Выслушав рассказ птицеконя, королевич впал в страшный гнев. Он мерил комнату большими шагами, проклиная Одноглазку, пока до него не дошло, что она уже не Одноглазка. Тогда, помня о размерах ее бюста, он стал называть ее Сисястой. Мы тоже с этого места будем ее так называть.
Королевич клял Сисястую на все лады, но всякий раз, стоило ему произнести ее имя, перед глазами у него вставали ее огромные, раскачивающиеся груди. Хотелось их тискать, кусать, припадать к ним лицом. Он не мог спать, не мог есть, только о них и думал. В конце концов взял палку, заострил конец и выковырял себе еще один глаз. Снова вызвал птицеконя, положил глаз ему на спину и велел отнести его дочери короля циклопов.
Птицеконь с киской снова пустились в дорогу. Когда весть о том, что королевич отдал Сисястой второй глаз, разнеслась по округе, и люди, и звери решили, что он идиот. Даже малые дети, завидев птицеконя, переставали сосать пальцы, тыкали этими пальцами в него и обзывали носителем глаза идиота. Отец королевича, который отнесся к тому, что сын выковырял себе один глаз, как к глупой юношеской выходке – вроде татуировки или трех дырок в ухе, – увидев его без двух глаз, страшно разгневался.
– Не хочу сына-циклопа! – вскричал он и выгнал его из замка.
Но королевич пылал такой страстью к Сисястой, что особо не огорчился. Он поселился в пещере неподалеку и каждое утро садился у дороги, с нетерпением высматривая своих посланцев.
Когда же наконец увидел их, сразу понял: случилось что-то не то. Во-первых, с ними не было Сисястой; во-вторых, или понурив головы, волоча ноги, к тому же птицеконь плакал, как зубр (сейчас бы сказали «как бобр», но тогда бобров на свете еще не было). Киска не плакала, потому что у нее не было глаз, зато каждые несколько минут выпускала несколько капель мочи, а это у нее всегда означало глубокую печаль.
– Что случилось? – спросил с волнением королевич, когда те наконец стали перед ним.
– Сисястая говорит, что выйдет за тебя лишь тогда, когда ты отдашь ей третий глаз, – сообщил птицеконь, горестно вздыхая. – До нее дошли слухи, что ты собирался жениться на Четвероглазке. А она не хочет быть хуже той, так что если ты ее в самом деле любишь и хочешь на ней жениться, то отдай ей свой последний глаз, чтобы у нее стало четыре.
– Ни за что на свете! – в гневе вскричал королевич. – Я ведь тогда сам ничего видеть не буду!
Он вернулся в пещеру и до самого вечера мерил ее шагами, кусая пальцы от ярости. Наконец, немного остыв, пришел к выводу, что слишком много вложил в это предприятие, чтобы останавливаться на полпути. Впрочем, он надеялся, что, если отдаст Сисястой свой последний глаз, ей уже будет нечего больше желать и она за него выйдет наверняка; а после свадьбы уж он ее уговорит вернуть ему один глаз. Ведь что за удовольствие быть замужем за слепцом?
Он снова вызвал птицеконя, и хотя тот старался отговорить его, выковырял себе ложкой последний глаз и устроил его на спине посланца.
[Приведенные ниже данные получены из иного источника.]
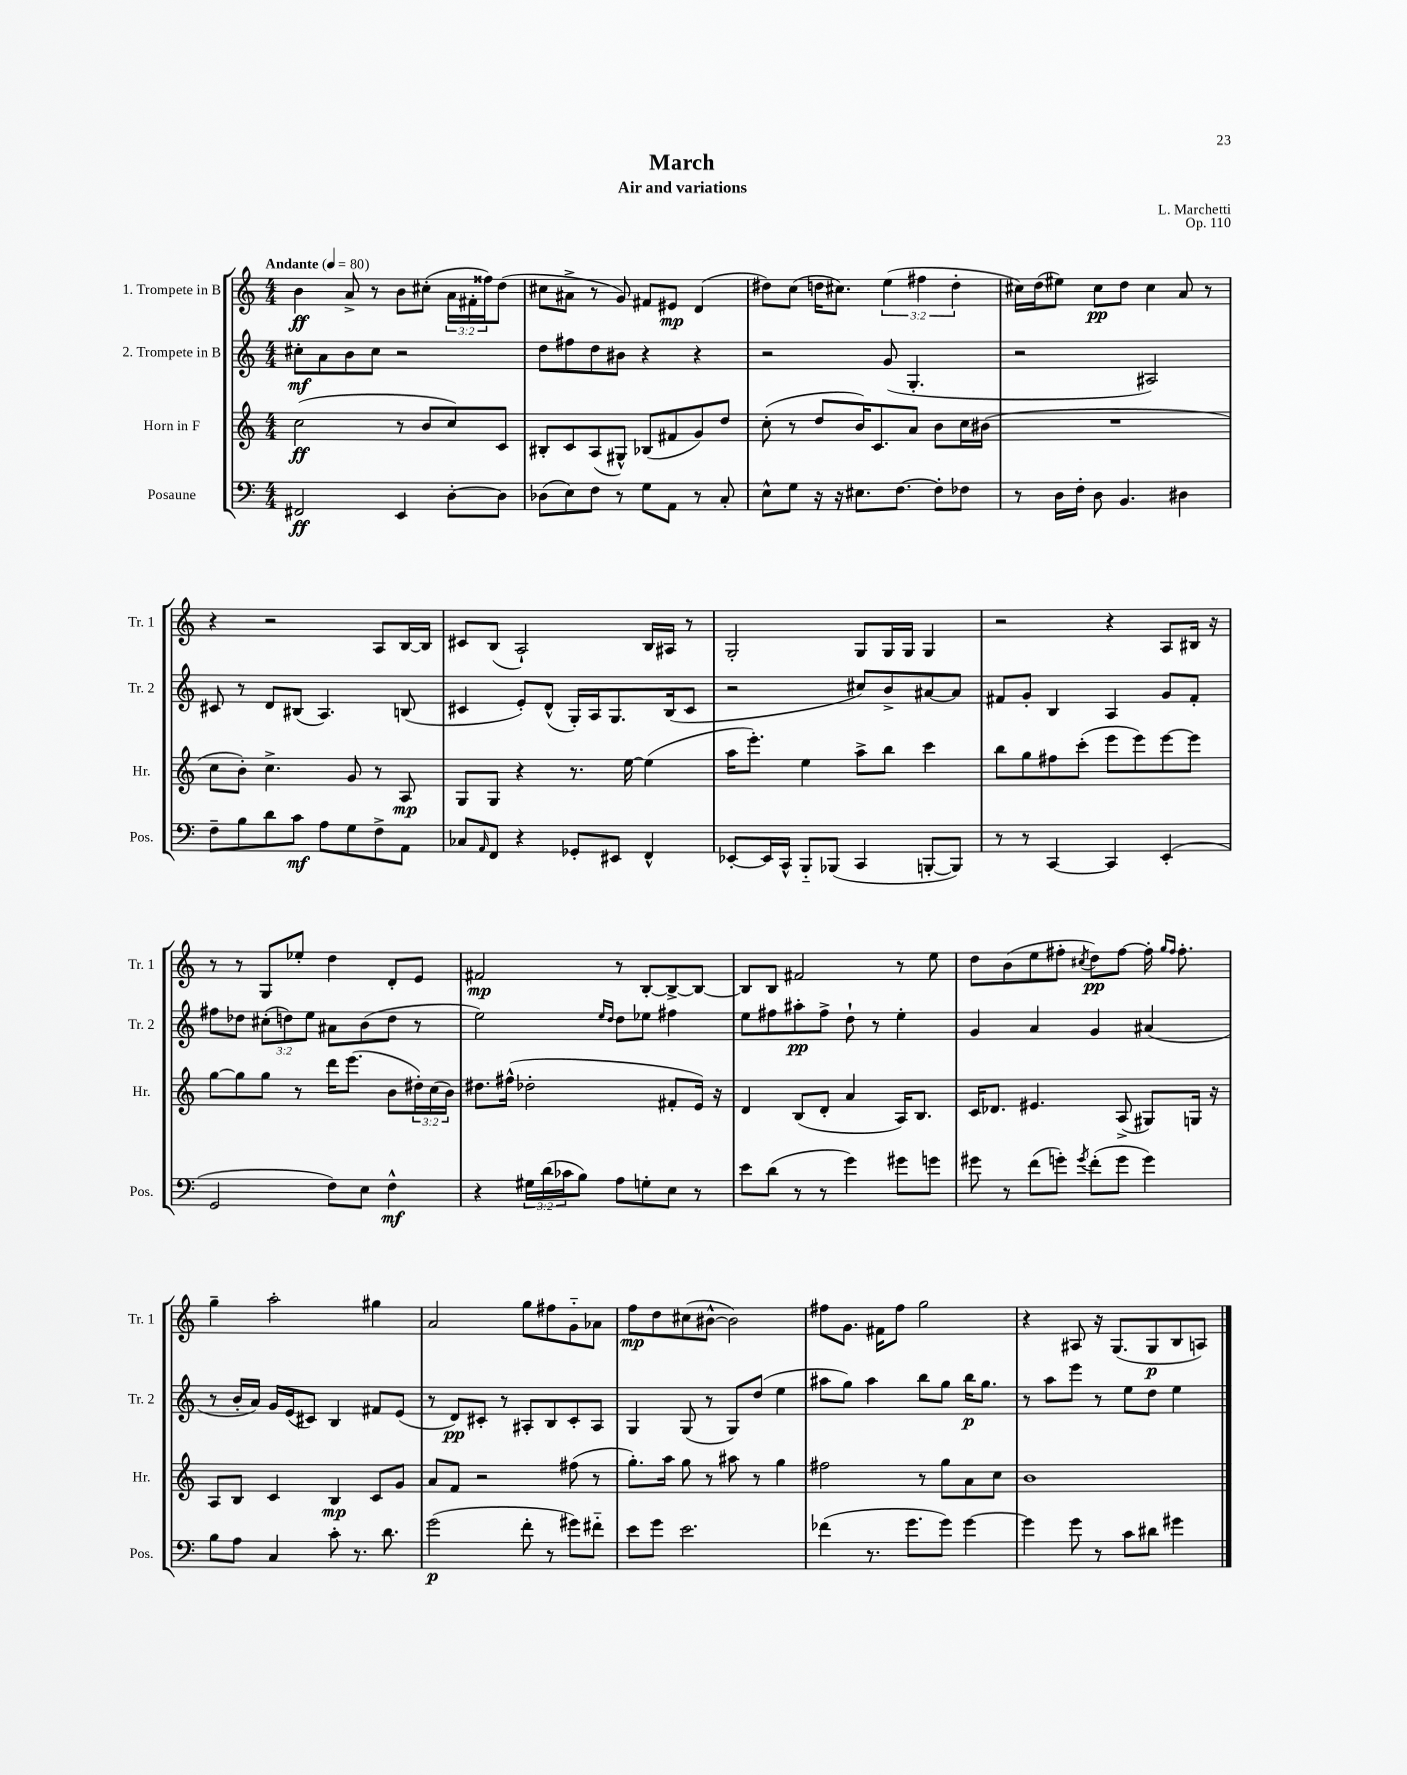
\header { title = "March" composer = "L. Marchetti" subtitle = "Air and variations" opus = "Op. 110" }
<<
\new StaffGroup <<
\new Staff = "s0" \with { instrumentName = "1. Trompete in B" shortInstrumentName = "Tr. 1" } {
    \clef treble \key c \major \numericTimeSignature \time 4/4 \override Staff.TupletNumber.text = #tuplet-number::calc-fraction-text \tempo "Andante" 4 = 80
    b'4\ff a'8-> r8 b'8 cis''8-.( \tuplet 3/2 { a'16 fis'16-. fisis''16) } d''8( |
    cis''8 ais'8-> r8 g'8) fis'8 eis'8\mp d'4( |
    dis''8) c''8( d''16 cis''8.) \tuplet 3/2 { e''4( fis''4 d''4-. } |
    cis''16) d''16( eis''8) cis''8\pp d''8 cis''4 a'8 r8 |
    r4 r2 a8 b16~ b16 |
    cis'8 b8( a2-!) b16 ais16 r8 |
    g2-. g8 g16 g16 g4 |
    r2 r4 a8 bis16 r16 |
    r8 r8 g8 ees''8-. d''4 d'8-. e'8 |
    fis'2\mp r8 b8~-. b8~-> b8~ |
    b8 b8 fis'2 r8 e''8 |
    d''8 b'8( e''8 fis''8-. \acciaccatura { cis''8 } d''8\pp) fis''8~ fis''16-. \grace { g''16 fis''16 } fis''8.-. |
    g''4-- a''2-. gis''4 |
    a'2 g''8 fis''8 g'8-_ aes'8 |
    f''8\mp d''8 cis''8( bis'8~-^ bis'2) |
    fis''8 g'8. fis'16 fis''8 g''2 |
    r4 ais8 r16 g8.( g8\p b8 a8) \bar "|." |
}
\new Staff = "s1" \with { instrumentName = "2. Trompete in B" shortInstrumentName = "Tr. 2" } {
    \clef treble \key c \major \numericTimeSignature \time 4/4 \override Staff.TupletNumber.text = #tuplet-number::calc-fraction-text
    cis''8-.\mf a'8 b'8 cis''8 r2 |
    d''8 fis''8 d''8 bis'8 r4 r4 |
    r2 g'8( g4.-. |
    r2 ais2) |
    cis'8 r8 d'8 bis8( a4.) b8( |
    cis'4 e'8-.) d'8-^( g16-.) a16 g8. b16( cis'8 |
    r2 cis''8) b'8-> ais'8~ ais'8 |
    fis'8 g'8-. b4 a4 g'8 fis'8-. |
    fis''8 des''8 \tuplet 3/2 { cis''8-.( d''8) e''8 } ais'8 b'8( d''8 r8 |
    e''2) \grace { e''16 d''16 } d''8 ees''8 fis''4 |
    e''8 fis''8 ais''8-.\pp fis''8-> d''8-! r8 e''4-. |
    g'4 a'4 g'4 ais'4( |
    r8 b'16-. a'16) g'16 e'16( cis'8) b4 fis'8 e'8( |
    r8 d'8\pp) cis'8-. r8 ais8-. b8 cis'8-. ais8 |
    g4 g8( r8 g8) d''8( e''4 |
    ais''8 g''8) ais''4 b''8 g''8 b''16\p g''8. |
    r8 a''8 e'''8 r8 e''8 d''8 e''4 \bar "|." |
}
\new Staff = "s2" \with { instrumentName = "Horn in F" shortInstrumentName = "Hr." } {
    \clef treble \key c \major \numericTimeSignature \time 4/4 \override Staff.TupletNumber.text = #tuplet-number::calc-fraction-text
    c''2\ff( r8 b'8 c''8) c'8 |
    bis8-. c'8 a8( gis8-^) bes8( fis'8 g'8) d''8 |
    c''8-.( r8 d''8 b'16) c'8. a'8 b'8 c''16 bis'16( |
    R1 |
    c''8 b'8-.) c''4.-> g'8 r8 a8\mp |
    g8 g8 r4 r8. e''16~ e''4( |
    a''16 e'''8.-.) e''4 a''8-> b''8 c'''4 |
    b''8 g''8 fis''8 c'''8-.( e'''8 e'''8) e'''8~ e'''8 |
    g''8~ g''8 g''8 r8 d'''16 e'''8.( b'8 \tuplet 3/2 { dis''16-.) c''16( b'16) } |
    dis''8. fis''16-^( des''2-. fis'8-. e'16) r16 |
    d'4 b8( d'8-. a'4 a16) b8. |
    c'16 des'8. eis'4. a8->( gis8) g16 r16 |
    a8 b8 c'4 b4\mp c'8 g'8 |
    a'8 f'8 r2 fis''8( r8 |
    g''8.-.) a''16 g''8 r8 ais''8 r8 g''4 |
    fis''2 r8 g''8 a'8 c''8 |
    b'1 \bar "|." |
}
\new Staff = "s3" \with { instrumentName = "Posaune" shortInstrumentName = "Pos." } {
    \clef bass \key c \major \numericTimeSignature \time 4/4 \override Staff.TupletNumber.text = #tuplet-number::calc-fraction-text
    fis,2\ff e,4 d8~-. d8 |
    des8( e8) f8 r8 g8 a,8 r8 c8-. |
    e8-^ g8 r16 r16 eis8. f8.~ f8-. fes8 |
    r8 d16 f16-. d8 b,4. dis4 |
    f8-- b8 d'8 c'8\mf a8 g8 f8-> a,8 |
    ces8 \grace { a,16 } f,8 r4 ges,8-. eis,8 f,4-^ |
    ees,8~-. ees,16 c,16-^ b,,8-_ bes,,8( c,4 b,,8~-. b,,8) |
    r8 r8 c,4~ c,4 e,4-.( |
    g,2 f8) e8 f4-^\mf |
    r4 \tuplet 3/2 { gis16 d'16( ces'16 } b8) a8 g8-. e8 r8 |
    e'8 d'8( r8 r8 g'4) gis'8 g'8 |
    gis'8 r8 f'8( g'8-.) \acciaccatura { g'8 } f'8-.( g'8 g'4) |
    b8 a8 c4 c'8-. r8. d'8. |
    g'2\p( f'8-. r8 gis'8) fis'8-_ |
    e'8 g'8 e'2. |
    fes'4( r8. g'8. g'8) g'4~ |
    g'4 g'8 r8 c'8 dis'8 gis'4 \bar "|." |
}
>>
>>
\layout { \context { \Score \remove "Bar_number_engraver" } }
Сисястая страшно обрадовалась, когда птицеконь с глазом и киской прибыли в замок ее отца. Она тотчас же воткнула себе глаз в затылок и побежала смотреться в пруд. Первый раз в жизни она видела свои плечи, ягодицы и ноги сзади. Довольная увиденным, она намазала себе попу бараньим салом, чтобы та красивее блестела.
– А теперь ты вернешься с нами к королевичу и станешь его женой? – спросил птицеконь, вглядываясь в ее неимоверные груди и с трудом сглатывая слюну.
– Опять двадцать пять! – возмутилась Сисястая. – Во-первых, отец его выгнал из замка, а я не собираюсь жить в темной пещере. Во-вторых, не хочу мужа-идиота, а королевича все так почему-то называют. В-третьих, не пойду за слепца, потому что хочу, чтобы мой муж глядел на меня и восхищался моей красотой. А ему же все едино, красавица у него жена или уродина, он ее все равно не увидит. Так что он может жениться на любой шантрапе.
После этих слов она развернулась и удалилась в сторону замка, энергично колыша лоснящейся попой.
– Она не хочет слепца! Она не хочет слепца! Она не хочет Слепца! – твердил раз за разом незрячий королевич, возмущенно нарезая круги по пещере и колотя себя по голове, когда птицеконь передал ему слова Сисястой.